La DDIsation doit être également arrêtée immédiatement, DDIsation dont nous savons qu’elle servira à masquer les suppressions de postes. Au contraire, l’urgence sociale est de recruter de nouveaux dans les ministères sociaux et notamment celui du Travail : plus d’agents, pour faire vivre nos missions au plus près des administrés.

Les remontées des entreprises indiquent que de nombreuses d’entre elles ont pris la mesure de la situation et font alors preuve d’un grand sérieux. Cependant, des employeurs manifestent de la désinvolture voire plus ou n’appliquent pas dans les faits leurs propres préconisations. Il est intolérable que la dimension de contrôle des mesures visant à combattre le Covid-19 s’arrête aux portes des entreprises !

Par conséquent, nous demandons à ce que tous les EPI soient mis à disposition des agents (masque FFP2, gants, lingettes, désinfectants, gel hydro alcoolique…) et cela immédiatement pour permettre aux agents de contrôle de mener à bien leurs missions si l’urgence le nécessite, et seulement dans ce cas là !.

Les politiques successives d’austérité ont mis à mal notre système de santé solidaire et égalitaire : 100 000 lits d’hôpitaux ont disparu depuis 1997, soit une moyenne de 8,49 lits pour 1000 habitants à cette date pour en 2018 5,98 lits. L’austérité budgétaire n’est pas un vain mot, il démontre de la manière la plus sordide aujourd’hui ses effets sociaux.

Nous apportons bien sûr notre soutien à tous ces fonctionnaires des trois versants de la fonction publique qui aujourd’hui ne ménagent pas leurs efforts pour apporter une réponse à la hauteur des valeurs de la République Française contenues dans le préambule de la constitution. Nos collègues hospitaliers notamment doivent bénéficier des mesures de protection maximales, là où on leur refuse parfois le minimum.

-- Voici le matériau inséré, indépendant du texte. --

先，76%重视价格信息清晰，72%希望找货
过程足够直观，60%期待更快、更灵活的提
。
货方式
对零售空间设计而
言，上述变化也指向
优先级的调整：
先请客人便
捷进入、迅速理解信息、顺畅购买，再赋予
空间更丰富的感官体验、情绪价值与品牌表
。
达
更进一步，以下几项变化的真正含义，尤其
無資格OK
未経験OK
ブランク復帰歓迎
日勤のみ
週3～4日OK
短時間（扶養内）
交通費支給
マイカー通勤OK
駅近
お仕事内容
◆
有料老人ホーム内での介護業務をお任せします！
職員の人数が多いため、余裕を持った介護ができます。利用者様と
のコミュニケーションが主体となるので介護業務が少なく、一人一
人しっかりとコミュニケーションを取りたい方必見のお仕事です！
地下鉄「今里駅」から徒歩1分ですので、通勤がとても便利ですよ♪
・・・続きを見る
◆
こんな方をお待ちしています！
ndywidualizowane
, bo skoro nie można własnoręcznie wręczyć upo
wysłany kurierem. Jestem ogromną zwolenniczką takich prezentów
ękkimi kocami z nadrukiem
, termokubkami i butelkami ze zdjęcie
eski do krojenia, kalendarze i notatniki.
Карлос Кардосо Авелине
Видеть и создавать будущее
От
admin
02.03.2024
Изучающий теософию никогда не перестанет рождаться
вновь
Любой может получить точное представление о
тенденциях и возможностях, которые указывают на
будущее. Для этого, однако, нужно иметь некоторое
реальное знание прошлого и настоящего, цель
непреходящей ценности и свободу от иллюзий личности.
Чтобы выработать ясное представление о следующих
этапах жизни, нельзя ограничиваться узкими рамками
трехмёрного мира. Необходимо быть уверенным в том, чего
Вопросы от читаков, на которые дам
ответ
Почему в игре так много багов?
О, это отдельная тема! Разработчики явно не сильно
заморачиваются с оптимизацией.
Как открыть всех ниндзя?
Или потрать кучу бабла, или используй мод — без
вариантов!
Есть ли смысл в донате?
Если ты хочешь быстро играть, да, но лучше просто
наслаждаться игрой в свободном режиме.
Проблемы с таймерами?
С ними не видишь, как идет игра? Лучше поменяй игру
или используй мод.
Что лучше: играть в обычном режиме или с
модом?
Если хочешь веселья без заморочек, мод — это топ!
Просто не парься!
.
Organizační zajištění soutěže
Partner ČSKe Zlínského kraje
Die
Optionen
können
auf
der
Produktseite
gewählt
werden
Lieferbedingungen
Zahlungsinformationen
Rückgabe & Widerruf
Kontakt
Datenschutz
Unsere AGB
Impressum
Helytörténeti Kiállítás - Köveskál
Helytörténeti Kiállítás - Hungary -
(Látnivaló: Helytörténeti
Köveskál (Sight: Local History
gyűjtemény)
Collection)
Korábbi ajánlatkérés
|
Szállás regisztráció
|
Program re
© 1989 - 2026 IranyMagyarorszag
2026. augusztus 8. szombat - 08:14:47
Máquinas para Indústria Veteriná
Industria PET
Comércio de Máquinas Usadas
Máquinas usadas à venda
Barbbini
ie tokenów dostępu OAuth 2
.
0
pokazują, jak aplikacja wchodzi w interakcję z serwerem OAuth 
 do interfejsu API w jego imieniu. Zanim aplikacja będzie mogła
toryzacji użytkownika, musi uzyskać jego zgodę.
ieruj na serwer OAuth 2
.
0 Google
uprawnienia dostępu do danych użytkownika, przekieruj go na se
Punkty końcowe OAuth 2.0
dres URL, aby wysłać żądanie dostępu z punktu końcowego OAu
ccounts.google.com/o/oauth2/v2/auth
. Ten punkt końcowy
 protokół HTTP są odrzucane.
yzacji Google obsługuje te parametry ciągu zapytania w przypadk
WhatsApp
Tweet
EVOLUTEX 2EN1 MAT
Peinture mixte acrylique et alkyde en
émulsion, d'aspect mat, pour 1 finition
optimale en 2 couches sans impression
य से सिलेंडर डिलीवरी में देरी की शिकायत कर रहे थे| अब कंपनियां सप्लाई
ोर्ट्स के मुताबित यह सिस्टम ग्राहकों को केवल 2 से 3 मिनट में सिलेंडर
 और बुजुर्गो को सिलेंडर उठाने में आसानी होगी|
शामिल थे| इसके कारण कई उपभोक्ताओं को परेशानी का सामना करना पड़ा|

Aucun salarié travaillant dans un secteur « non vital » actuel ne doit être mis sous pression pour aller travailler. Au regard des informations partielles que nous avons, le projet de loi dit d’état d’urgence sanitaire permettrait aux employeurs d’imposer dès maintenant la prise de congés payés dans une limite de 6 jours (après « accord » - sous pression ?- des représentants du personnel dans les entreprises disposant un CSE, pour les TPE PME après accord unilatéral par retour de mail?) et un éventuel report des RTT… Pour 2021 !

Pour la confédération Force Ouvrière, l'urgence réside plutôt en la sécurisation des secteurs essentiels de l'économie et non la poursuite à tout prix de l'activité économique.

Il conviendra de parler de la reprise économique une fois la crise sanitaire terminée. Pour ce faire, il est nécessaire de ralentir la production, de faire tourner les équipes plutôt que de tout faire reposer sur les mêmes, réduire les horaires d'ouverture des commerces. En d'autres termes, tout mettre en œuvre pour mettre fin le plus rapidement possible à la crise du Covid-19.

Nous revendiquons également que les salariés du secteur privé touchent 100% de leur salaire dans le cadre du dispositif chômage partiel lié au COVID 19.